Some questions do not have answers

Friday, January 20, 2006

Evelyn the Dentist?

Sometimes I wonder if I did the right thing to choose dentistry as my future career choice. True, everybody tells me that it is a very good profession (Office hours! Very convenient profession for a lady) and that it is lucrative (This better be true for what I'm going through now). However, when I'm stuck slaving in the pre-clinical labs trying to drill a cavity the right way and to fill it so that it looks like the original tooth again, I have second thoughts. Do I REALLY want to do this for the rest of my life? Sitting in front of patients everyday saying the words that dentists use the most often - open, wider, sit up, rinse, open? Staring into oral cavities the whole day? It doesn't help that statistics show that dentists have the highest suicide rate compared to other professions.

When I was young the idea of me becoming a dentist never once crossed my mind. My father was a doctor and my mom was a teacher. Being who they were, naturally they encouraged me to take up medicine. However, when the time came to fill in the application forms, I decided that I didn't want to become a doctor and study for the next one and a half decades before I became a fully qualified specialist. Therefore I chose the lesser (at least, so I thought) of two evils and decided on dentistry instead. I have no regrets on this matter. Doing medicine would probably have made me depressed. The thing is, perhaps I should have done something else that wasn't health science related - like commerce or something.

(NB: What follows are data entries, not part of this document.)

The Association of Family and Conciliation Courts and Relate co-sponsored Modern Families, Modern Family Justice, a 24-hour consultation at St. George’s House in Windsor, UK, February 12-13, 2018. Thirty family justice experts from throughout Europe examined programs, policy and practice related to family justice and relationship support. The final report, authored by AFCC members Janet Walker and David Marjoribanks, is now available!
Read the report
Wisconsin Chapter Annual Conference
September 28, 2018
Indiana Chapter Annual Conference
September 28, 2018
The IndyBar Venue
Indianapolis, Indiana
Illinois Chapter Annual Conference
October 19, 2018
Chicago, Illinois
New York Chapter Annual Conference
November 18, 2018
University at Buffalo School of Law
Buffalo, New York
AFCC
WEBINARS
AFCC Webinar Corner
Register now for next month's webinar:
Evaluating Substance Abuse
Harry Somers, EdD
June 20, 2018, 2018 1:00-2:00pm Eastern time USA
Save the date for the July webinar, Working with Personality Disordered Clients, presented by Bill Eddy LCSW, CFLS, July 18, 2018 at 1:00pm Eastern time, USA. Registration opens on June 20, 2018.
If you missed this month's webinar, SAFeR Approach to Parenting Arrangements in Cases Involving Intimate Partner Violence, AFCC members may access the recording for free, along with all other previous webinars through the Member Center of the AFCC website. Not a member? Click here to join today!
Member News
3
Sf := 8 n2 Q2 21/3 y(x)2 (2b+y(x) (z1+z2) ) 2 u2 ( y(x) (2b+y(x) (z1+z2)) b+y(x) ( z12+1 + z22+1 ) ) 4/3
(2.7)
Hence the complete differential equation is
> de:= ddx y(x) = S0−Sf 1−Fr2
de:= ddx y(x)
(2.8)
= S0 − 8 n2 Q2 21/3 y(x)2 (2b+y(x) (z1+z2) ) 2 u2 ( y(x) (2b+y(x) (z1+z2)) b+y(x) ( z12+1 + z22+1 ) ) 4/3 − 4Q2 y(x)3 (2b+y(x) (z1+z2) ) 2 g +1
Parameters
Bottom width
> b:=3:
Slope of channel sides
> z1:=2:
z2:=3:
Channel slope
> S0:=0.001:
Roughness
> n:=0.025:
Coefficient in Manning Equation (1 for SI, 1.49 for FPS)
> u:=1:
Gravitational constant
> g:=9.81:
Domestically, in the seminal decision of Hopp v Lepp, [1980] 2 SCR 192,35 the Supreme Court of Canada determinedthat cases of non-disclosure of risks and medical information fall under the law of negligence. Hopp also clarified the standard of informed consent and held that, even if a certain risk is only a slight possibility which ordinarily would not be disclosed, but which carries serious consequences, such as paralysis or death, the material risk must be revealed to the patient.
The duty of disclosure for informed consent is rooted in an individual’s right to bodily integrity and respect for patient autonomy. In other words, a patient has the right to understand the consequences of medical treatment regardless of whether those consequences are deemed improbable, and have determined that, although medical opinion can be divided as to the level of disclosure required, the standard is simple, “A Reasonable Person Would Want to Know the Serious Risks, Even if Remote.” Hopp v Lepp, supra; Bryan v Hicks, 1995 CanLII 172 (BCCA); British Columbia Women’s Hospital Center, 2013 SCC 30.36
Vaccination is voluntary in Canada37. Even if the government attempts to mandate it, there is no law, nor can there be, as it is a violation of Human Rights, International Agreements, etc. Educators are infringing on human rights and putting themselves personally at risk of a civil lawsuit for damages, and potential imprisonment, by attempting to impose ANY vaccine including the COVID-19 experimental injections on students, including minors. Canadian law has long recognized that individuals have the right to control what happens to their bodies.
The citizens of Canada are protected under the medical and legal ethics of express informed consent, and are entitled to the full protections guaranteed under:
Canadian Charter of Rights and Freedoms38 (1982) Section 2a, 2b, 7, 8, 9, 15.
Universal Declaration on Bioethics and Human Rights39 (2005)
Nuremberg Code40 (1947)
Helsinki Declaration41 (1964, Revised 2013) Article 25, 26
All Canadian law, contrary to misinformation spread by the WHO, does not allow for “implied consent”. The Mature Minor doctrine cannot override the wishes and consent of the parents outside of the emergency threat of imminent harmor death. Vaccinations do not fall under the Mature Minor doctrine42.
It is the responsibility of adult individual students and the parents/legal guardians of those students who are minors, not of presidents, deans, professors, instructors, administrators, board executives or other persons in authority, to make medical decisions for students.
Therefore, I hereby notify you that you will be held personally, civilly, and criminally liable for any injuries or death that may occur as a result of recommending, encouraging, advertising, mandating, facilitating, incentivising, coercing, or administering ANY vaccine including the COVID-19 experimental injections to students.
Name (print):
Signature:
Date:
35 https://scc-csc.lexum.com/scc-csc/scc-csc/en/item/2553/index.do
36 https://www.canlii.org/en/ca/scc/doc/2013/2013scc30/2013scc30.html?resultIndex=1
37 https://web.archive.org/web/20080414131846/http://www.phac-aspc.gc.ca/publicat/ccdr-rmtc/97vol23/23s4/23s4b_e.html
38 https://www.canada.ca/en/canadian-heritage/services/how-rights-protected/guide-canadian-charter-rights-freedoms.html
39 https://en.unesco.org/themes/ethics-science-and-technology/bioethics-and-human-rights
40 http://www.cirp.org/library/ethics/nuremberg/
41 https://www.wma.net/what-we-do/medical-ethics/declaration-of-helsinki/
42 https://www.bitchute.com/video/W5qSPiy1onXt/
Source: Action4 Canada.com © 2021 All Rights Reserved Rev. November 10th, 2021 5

At the end of the second year of my course, we were given a questionaire to fill up with various very well phrased questions, such as 'Do you SERIOUSLY regret doing dentistry?' and 'Are you having any MAJOR problems with the workload?'. True, half the time during the course I was just trying not to go crazy when I couldn't do what I intended to do. Which is the ridiculous part of it all. You can visualize exactly what you're supposed to do, but when it comes to actually doing it, everything flops. Then all you can do is curse and buy another 4 dollar plastic tooth and start all over again. However, to say that I seriously regretted taking dentistry and was having major problems was a bit too dramatic. Therefore, almost everybody answered negative to those questions.

Now that the third year of my course is starting in about 2-3 weeks time, I guess I have to say that I am reasonably happy with the choice I made. I have made friends with my classmates, many of which are amazingly smart and nice people who are exceedingly friendly. Sometimes the pre-clinical labs can even be fun, especially when you finally accomplish what you had been slaving for ages over. There is no point in looking back, thinking about the what-ifs when what is right here and now is what matters the most. I can frankly say that I am not miserable in this course. Of course, there are times where I wish I just quit studying after high school but those are just temporary lapses. Therefore, I guess I did make the right choice. I realise that not many people have the privelege to do this and therefore I should make the most of it.

As long as I survive the coming labs - I will be just fine.